From Comoros, Machehi Ahamada and partner Qiydaar Lindsay, who is British born of Jamaican parents.
Qiydaar: I met Machehi, or Machehi met me, twenty years ago whilst she was en route to Paris. I was working part-time on the market stalls in London and Machehi passed by wanting to buy some body oils, so we spoke and exchanged numbers, and from that point onwards we’ve been together.”
Born in France to parents from the Comoro Islands, Machehi Ahamada first came to the UK in 1995 to study and work.
Machehi: When I finished high school, it was difficult to go back into the system as I was travelling around Europe and going back and forth. I think I like the system better for studying and working in the UK. In France, the system is a bit too rigid.
After studying psychology and languages, Machehi worked for a few years and is now back to studying.
Machehi: I tried to stay in Paris, but after a while I missed it here; I missed the way of life.

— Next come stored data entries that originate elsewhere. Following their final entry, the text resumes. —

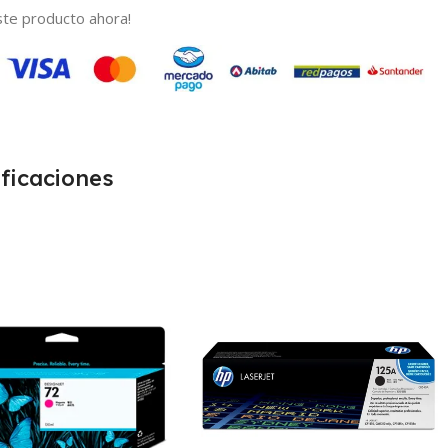
te producto ahora!
ficaciones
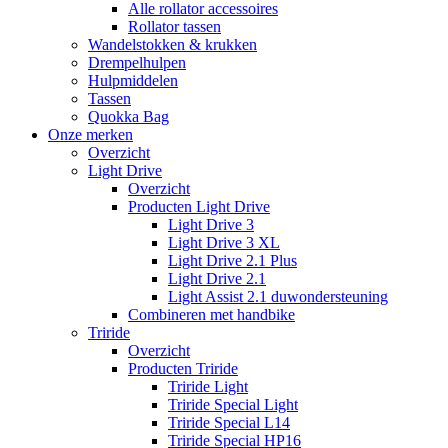
Alle rollator accessoires
Rollator tassen
Wandelstokken & krukken
Drempelhulpen
Hulpmiddelen
Tassen
Quokka Bag
Onze merken
Overzicht
Light Drive
Overzicht
Producten Light Drive
Light Drive 3
Light Drive 3 XL
Light Drive 2.1 Plus
Light Drive 2.1
Light Assist 2.1 duwondersteuning
Combineren met handbike
Triride
Overzicht
Producten Triride
Triride Light
Triride Special Light
Triride Special L14
Triride Special HP16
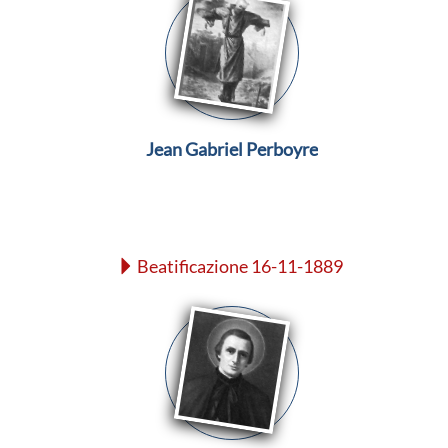
Jean Gabriel Perboyre
Beatificazione 16-11-1889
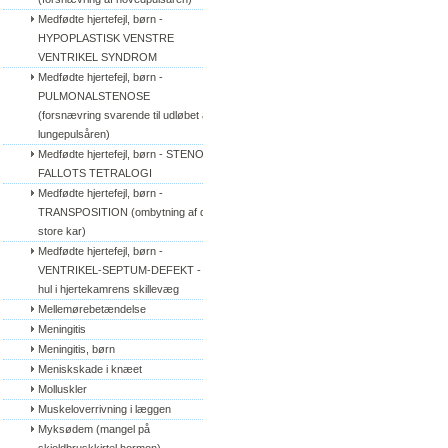
Medfødte hjertefejl, børn - 
HYPOPLASTISK VENSTRE 
VENTRIKEL SYNDROM
Medfødte hjertefejl, børn - 
PULMONALSTENOSE 
(forsnævring svarende til udløbet af 
lungepulsåren)
Medfødte hjertefejl, børn - STENO 
FALLOTS TETRALOGI
Medfødte hjertefejl, børn - 
TRANSPOSITION (ombytning af de 
store kar)
Medfødte hjertefejl, børn - 
VENTRIKEL-SEPTUM-DEFEKT - 
hul i hjertekamrens skillevæg
Mellemørebetændelse
Meningitis
Meningitis, børn
Meniskskade i knæet
Molluskler
Muskeloverrivning i læggen
Myksødem (mangel på 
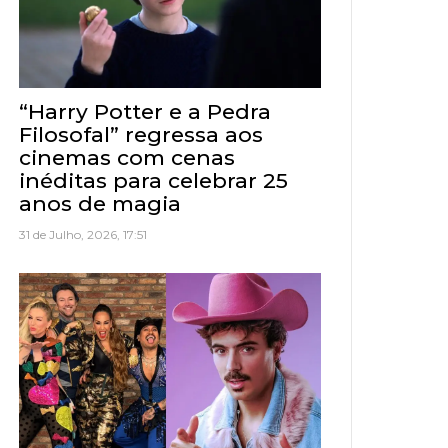
“Harry Potter e a Pedra
Filosofal” regressa aos
cinemas com cenas
inéditas para celebrar 25
anos de magia
31 de Julho, 2026, 17:51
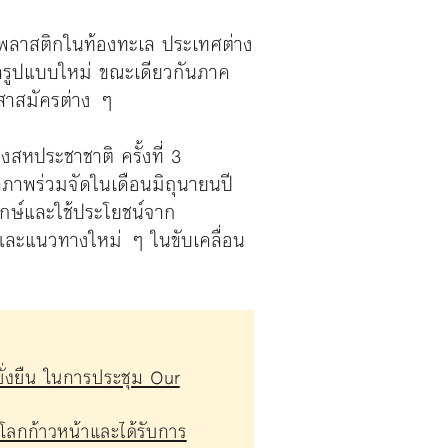
าพลาสติกในท้องทะเล ประเทศต่าง
ิลรูปแบบใหม่ ขณะเดียวกันภาค
สาสมัครต่าง ๆ
งสหประชาชาติ ครั้งที่ 3
้าภาพร่วมจัดในเดือนมิถุนายนปี
กษ์และใช้ประโยชน์จาก
และแนวทางใหม่ ๆ ในขับเคลื่อน
ยั่งยืน ในการประชุม Our
โลกก้าวหน้าและได้รับการ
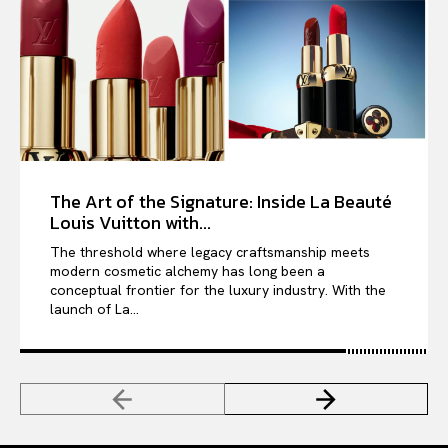
The Art of the Signature: Inside La Beauté
Louis Vuitton with...
The threshold where legacy craftsmanship meets
modern cosmetic alchemy has long been a
conceptual frontier for the luxury industry. With the
launch of La...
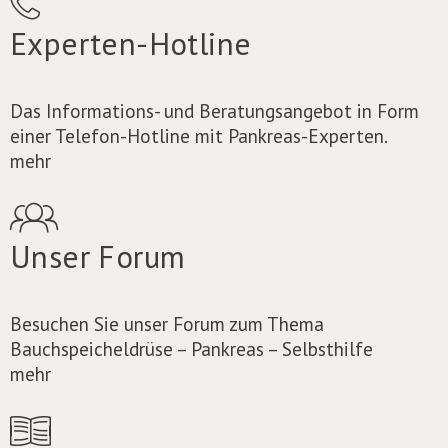
Experten-Hotline
Das Informations- und Beratungsangebot in Form
einer Telefon-Hotline mit Pankreas-Experten.
mehr
Unser Forum
Besuchen Sie unser Forum zum Thema
Bauchspeicheldrüse – Pankreas – Selbsthilfe
mehr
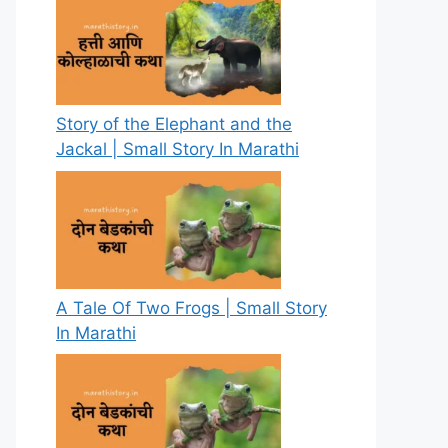
Story of the Elephant and the
Jackal | Small Story In Marathi
A Tale Of Two Frogs | Small Story
In Marathi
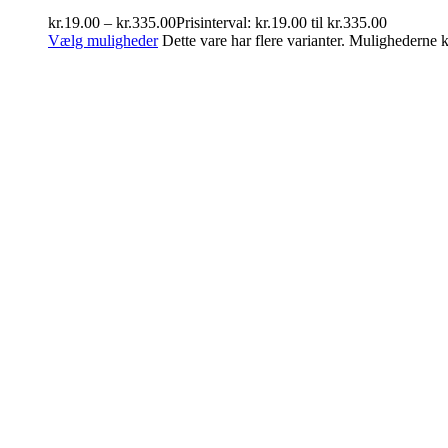
kr.
19.00
–
kr.
335.00
Prisinterval: kr.19.00 til kr.335.00
Vælg muligheder
Dette vare har flere varianter. Mulighederne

With many of her family still in Comoros, she misses it there too, sometimes. The last trip Machehi took to Comoros was two years ago, and while she would like to visit soon, travel is not cheap. “I need to save for two years before I can go back,” she says.
Machehi is not completely cut off from her family, though, as she has one cousin in London, as well as a cousin in Luton. In fact, she has family spread all throughout Europe including France, Sweden and Barcelona.
Qiydaar was born in London from Jamaican parentage. “I’m one of the first children of the Windrush generation in the early 60s,” he says, referring to those who emigrated from the Caribbean to the UK during 1948 and 1971.
While he still works the market stalls on the weekends, Qiydaar works for immigration in the detention centres in Heathrow, but says his passion is martial arts and body training.
In response to the deportation threats made to the children of Commonwealth citizens – who, despite living and working in the UK for most of their lives, have been told they are living in the UK illegally due to a lack of official paperwork – Qiydaar says: “I don’t exactly know how it’s going to affect people. Back then, people didn’t need to sign certain papers but now, if you don’t have these documents, you might lose your right to remain in the UK.”
Qiydaar: My parents have been here for 50 odd years. I was brought up and raised in England, so the new laws shouldn’t affect me, but there are people who came as children or adults, and created an entire life here – had kids, grandchildren, great grandchildren, etc. They worked, saved, retired – and now they’re trying to debunk the law. It just shows how fickle society is. Today you’re okay; tomorrow they just change the law on a whim and all of a sudden, you’re hunted.